Par quelles cyclos passera ton programme ?
Je ferai une trentaine de cyclos avec des objectifs forts sur certaines. Je débute par la Corima-Drôme Provençale, puis certainement la Morvandelle, la Granfondo Gassin Golfe de Saint-Tropez et la Cyclo Corse. Je dois valider mon programme la semaine prochaine avec mon entraîneur. Je pense à la Time Megève Mont Blanc, le challenge Vercors. Je réfléchis à une belle course à l’internationale à New York. Mes objectifs principaux seront la Marmotte, l’Etape du Tour, Les Hautes Routes Dolomites et Mont Ventoux, le Tour de l’Ain, les Championnats de France et les Championnats du Monde Masters à Albi.
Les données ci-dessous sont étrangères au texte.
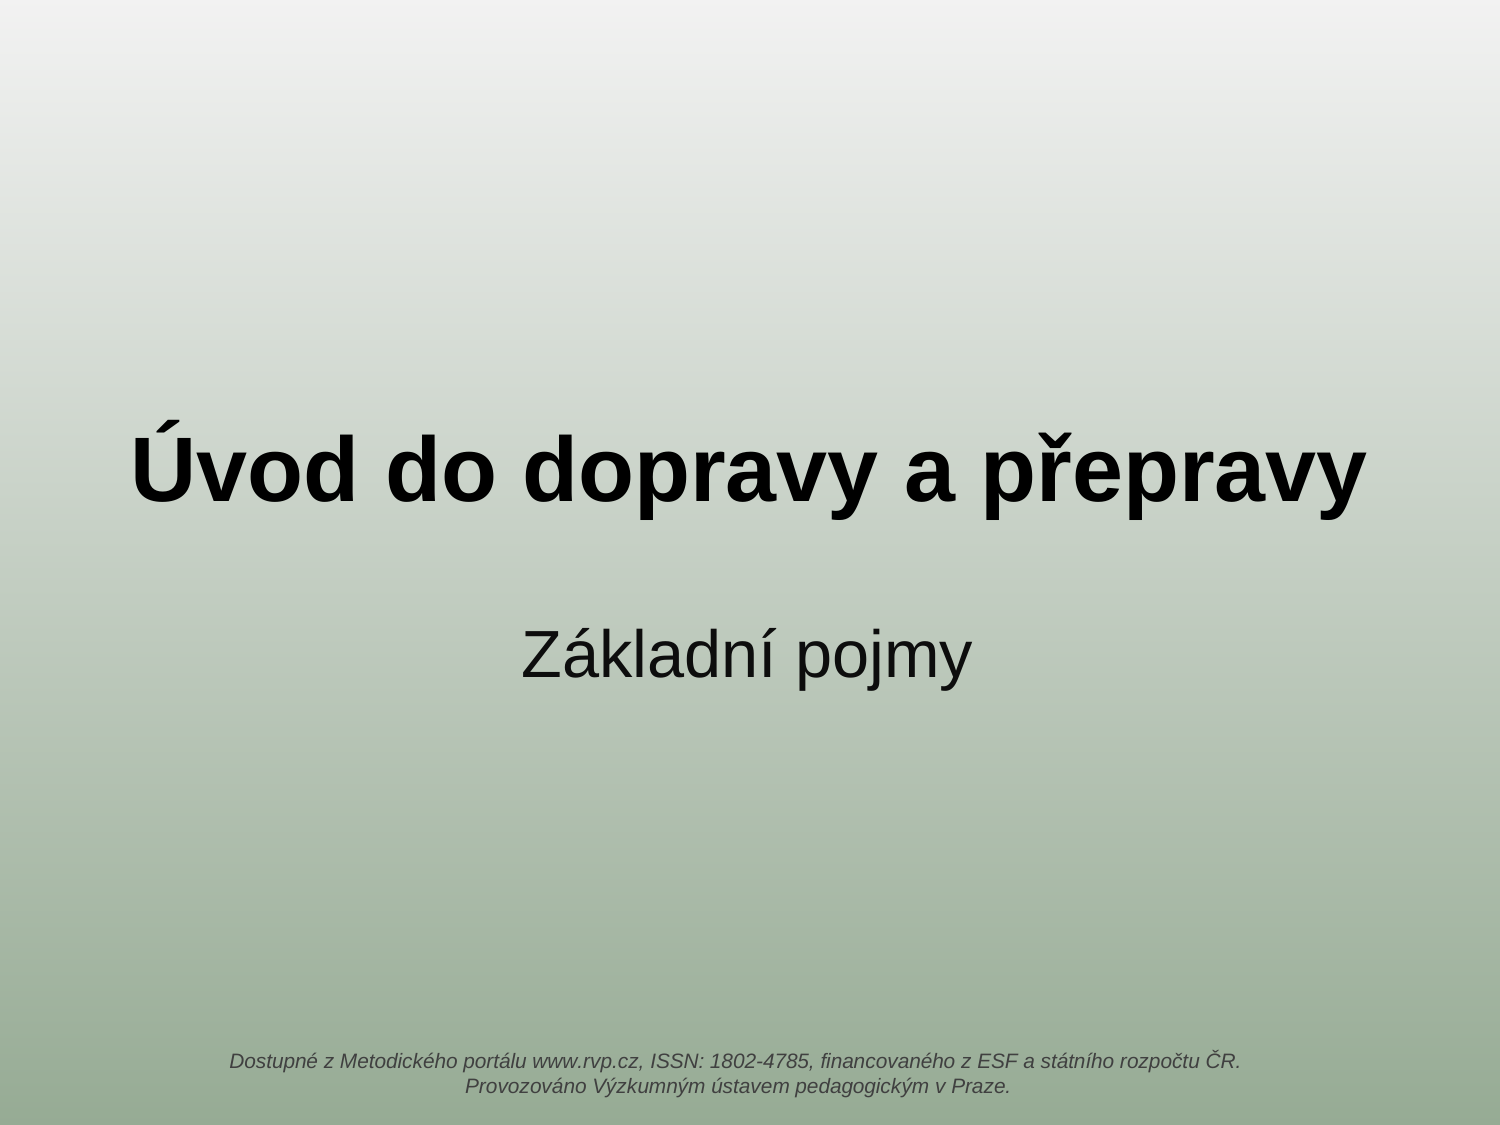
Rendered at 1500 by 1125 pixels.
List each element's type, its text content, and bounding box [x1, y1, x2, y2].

Aborderas-tu ces Championnats du Monde dans un esprit de revanche ?
Revanchard non, car les ennuis mécaniques sont indépendants de la bagarre. J’ai été très déçu en Australie, mais je l’ai vite digéré. Ce ne devait pas être pour moi ce jour. Je suis déjà qualifié pour Albi grâce à ma seconde place sur l’Amy’s près de Melbourne. Ce sera un objectif fort, mais ce n’est pas celui qui me fait avancer aujourd’hui. Sportivement, d’autres échéances me font rêver d’ici là. Je connais le parcours, j’ai terminé 2ème de l’Albigeoise 2016. Il manque une difficulté majeure à mon goût. J’adapterai ma préparation en août pour m’y présenter au mieux, mais la concurrence va être dense dans ma catégorie sur ce genre de profil. Les Mondiaux 2018 à Varèse en Italie semblent être davantage taillés pour moi !

Selon toi, quels éléments faudrait-il changer sur les cyclosportives ?
C’est vraiment sur les cyclosportives que j’ai retrouvé le goût de la performance. À mon âge c’est le support idéal pour m’exprimer. En quelques années, j’ai sillonné des épreuves d’envergure parfois opposées. J’ai rarement été déçu en y trouvant des plaisirs différents. Je suggérerais la mise en place d’une commission entre les organisateurs, les fédérations et les coureurs. Le but serait de créer un dialogue dans un souci d’amélioration des règles. Par exemple, interdire l’inscription de coureurs ayant été sanctionnés pour dopage durant leur carrière. Je suis de nature indulgente et je n’y portais pas attention, mais mon avis sur le sujet a évolué. Même si elles ont changé, ces épreuves revendiquent un « esprit « et la présence de ce genre d’individu y est contraire. J’aimerais également instaurer des contrôles plus réguliers. D’ailleurs, bon nombre de coureurs seraient favorables à une majoration des inscriptions pour le financer. Non pas que je pense que ces pratiques soient conséquentes, mais cela crédibiliserait nos efforts et atténuerait les suspicions. Je dois cependant signaler que j’ai été agréablement surpris de l’évolution de ces courses. D’ailleurs l’engouement des participants est une preuve de réussite.

De manière plus générale, que ferais-tu pour le vélo ?
J’ai redécouvert le vélo il y a peu. Depuis les années 90, je ne m’y suis plus intéressé si ce n’est par les courses médiatiques. Je ne connais donc plus suffisamment le milieu du haut niveau pour suggérer une mesure. De plus, je n’ai pas une culture cycliste très pointue. Je connais bien mieux le cursus du ski avec un fils en activité chez les jeunes. Par contre, j’ai pu constater une évolution importante en côtoyant les pros d’Ag2r La Mondiale qui viennent s’entraîner à La Toussuire. Leur discours et leur approche me font penser qu’un travail de fond s’est installé. J’ai pu également assister à la présentation du centre Chambéry Cyclisme Formation. Un bel exemple de réussite avec la mise en place d’une structure qui faisait défaut à mon époque.